Sunat Perempuan, Ritual Diskriminatif yang Terus Melebar

Oleh Ursula Florene, Ajeng Quamila dan Yetta Tondang
JAKARTA, Indonesia — Sejak awal, gadis kecil yang usianya belum menyentuh setahun itu sudah menangis tersedu-sedu. Sekumpulan ibu-ibu yang mengelilingi bocah kecil itu sibuk menenangkannya. Namun ia masih menangis.
Hari itu, anak perempuan yang tak disebutkan namanya ini akan menjalani sunat, sesuai dengan adat yang berlaku di kampung halamannya. Seorang bidan berkerudung menyingkap kain putih yang menutupi bagian bawah tubuh si anak hingga kemaluannya terlihat.

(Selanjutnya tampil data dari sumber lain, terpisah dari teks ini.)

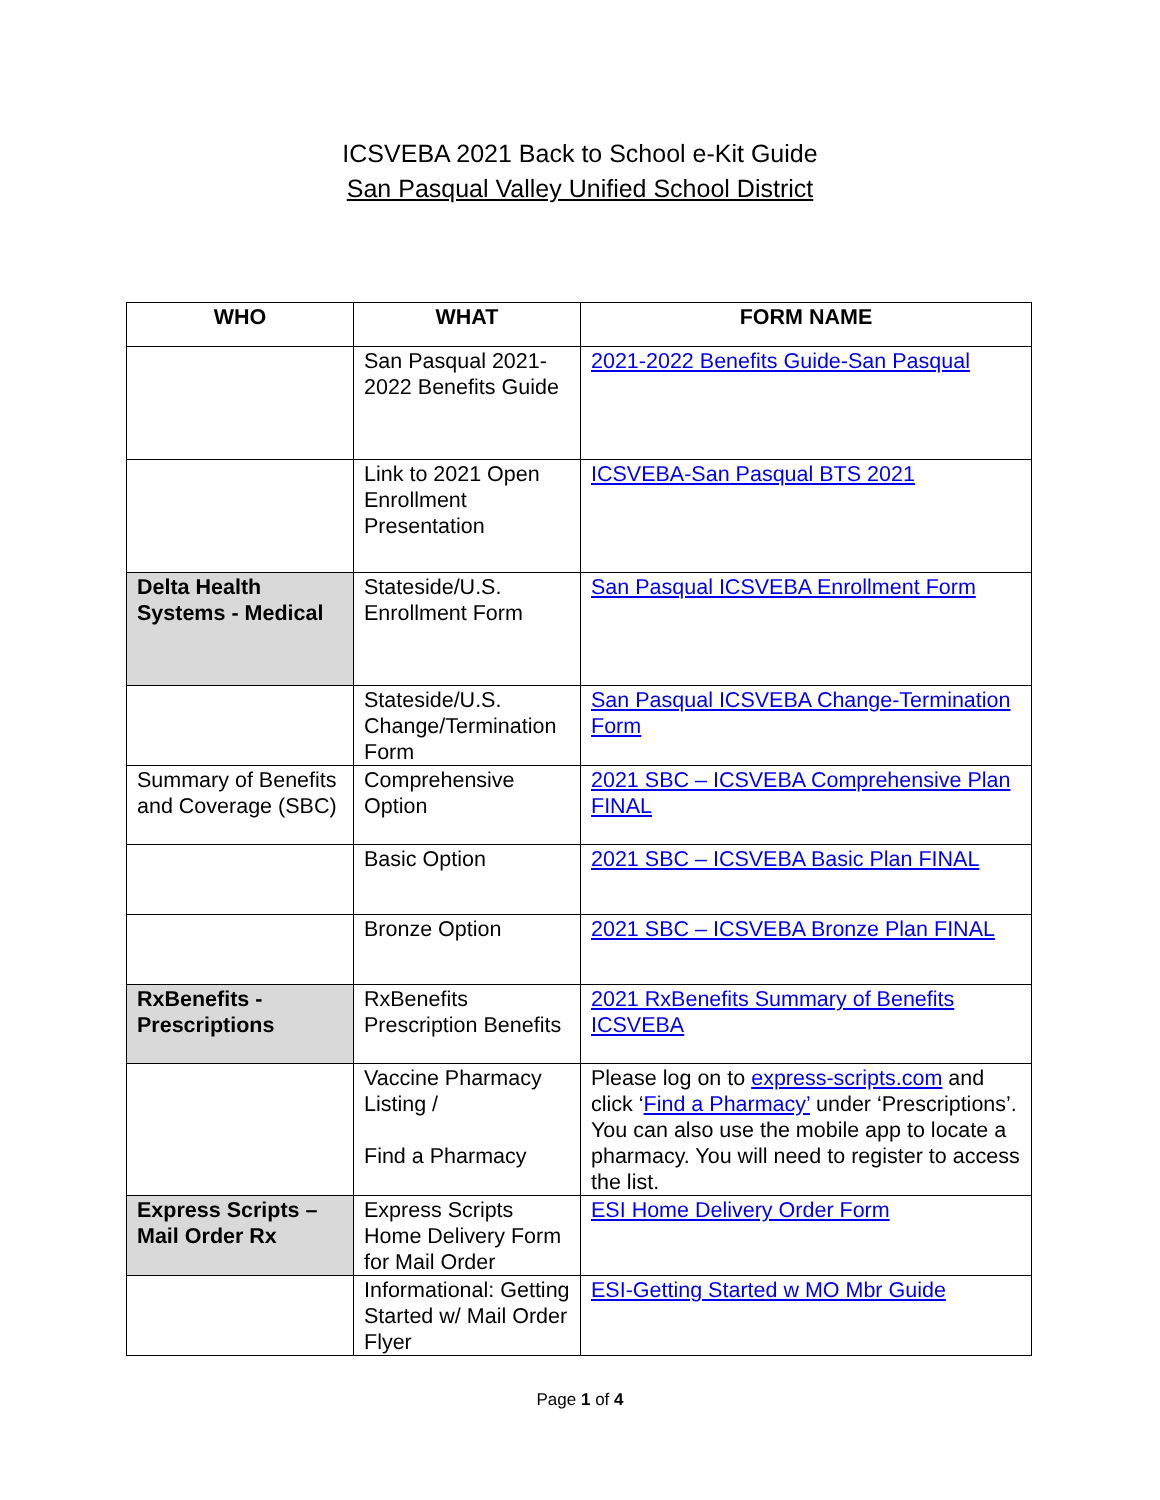ICSVEBA 2021 Back to School e-Kit Guide
San Pasqual Valley Unified School District
| WHO | WHAT | FORM NAME |
| --- | --- | --- |
| | San Pasqual 2021-2022 Benefits Guide | 2021-2022 Benefits Guide-San Pasqual |
| | Link to 2021 Open Enrollment Presentation | ICSVEBA-San Pasqual BTS 2021 |
| Delta Health Systems - Medical | Stateside/U.S. Enrollment Form | San Pasqual ICSVEBA Enrollment Form |
| | Stateside/U.S. Change/Termination Form | San Pasqual ICSVEBA Change-Termination Form |
| Summary of Benefits and Coverage (SBC) | Comprehensive Option | 2021 SBC – ICSVEBA Comprehensive Plan FINAL |
| | Basic Option | 2021 SBC – ICSVEBA Basic Plan FINAL |
| | Bronze Option | 2021 SBC – ICSVEBA Bronze Plan FINAL |
| RxBenefits - Prescriptions | RxBenefits Prescription Benefits | 2021 RxBenefits Summary of Benefits ICSVEBA |
| | Vaccine Pharmacy Listing / Find a Pharmacy | Please log on to express-scripts.com and click ‘ Find a Pharmacy’ under ‘Prescriptions’. You can also use the mobile app to locate a pharmacy. You will need to register to access the list. |
| Express Scripts – Mail Order Rx | Express Scripts Home Delivery Form for Mail Order | ESI Home Delivery Order Form |
| | Informational: Getting Started w/ Mail Order Flyer | ESI-Getting Started w MO Mbr Guide |
Page 1 of 4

Jeritan si anak semakin kencang. Namun, bidan mengacuhkannya dan mengambil sebilah pisau kecil. Setelah sebelumnya mengelus-elus kemaluan si bayi, bidan kemudian mengarahkan pisau tersebut ke sana.
Kamera tak menampilkan apa yang terjadi, namun penonton sudah mendapatkan gambaran dari jeritan si anak yang jadi semakin tak terkendali. Sebagian penonton yang hadir tampak memalingkan wajah saat adegan tersebut berlangsung.
Kira-kira, itulah yang dapat ditemukan bila menyaksikan prosesi sunat perempuan di Gorontalo. Lebih dari 80 persen perempuan di sana pernah mengalami hal tersebut, meski ritual yang disebut cubit kodo ini tidak memotong bagian klitoris perempuan.
Sebenarnya ritual ini tidak berhenti di Gorontalo saja. Masih banyak daerah lain yang menyelenggarakan kegiatan serupa, termasuk di kota-kota besar.
Siklus berulang
Selama tahun 2015, organisasi Hivos dan Pusat Kajian Gender dan Seksualitas Fakultasi Ilmu Sosial dan Politik Universitas Indonesia (UI) melakukan penelitian terkait praktek sunat perempuan di 7 wilayah Indonesia. Lokasinya tersebar di Sumatera Utara, Jawa Timur, Kalimantan Barat, Nusa Tenggara Barat, Sulawesi Barat, Gorontalo, dan Maluku.
World Health Organisation (WHO) mendefinisikan sunat perempuan sebagai 'tindakan memotong ataupun melukai sebagian atau seluruh alat kelamin wanita dengan alasan non-medis.' Tindakan tersebut dilakukan lebih karena nilai sosial, tradisi, dan agama.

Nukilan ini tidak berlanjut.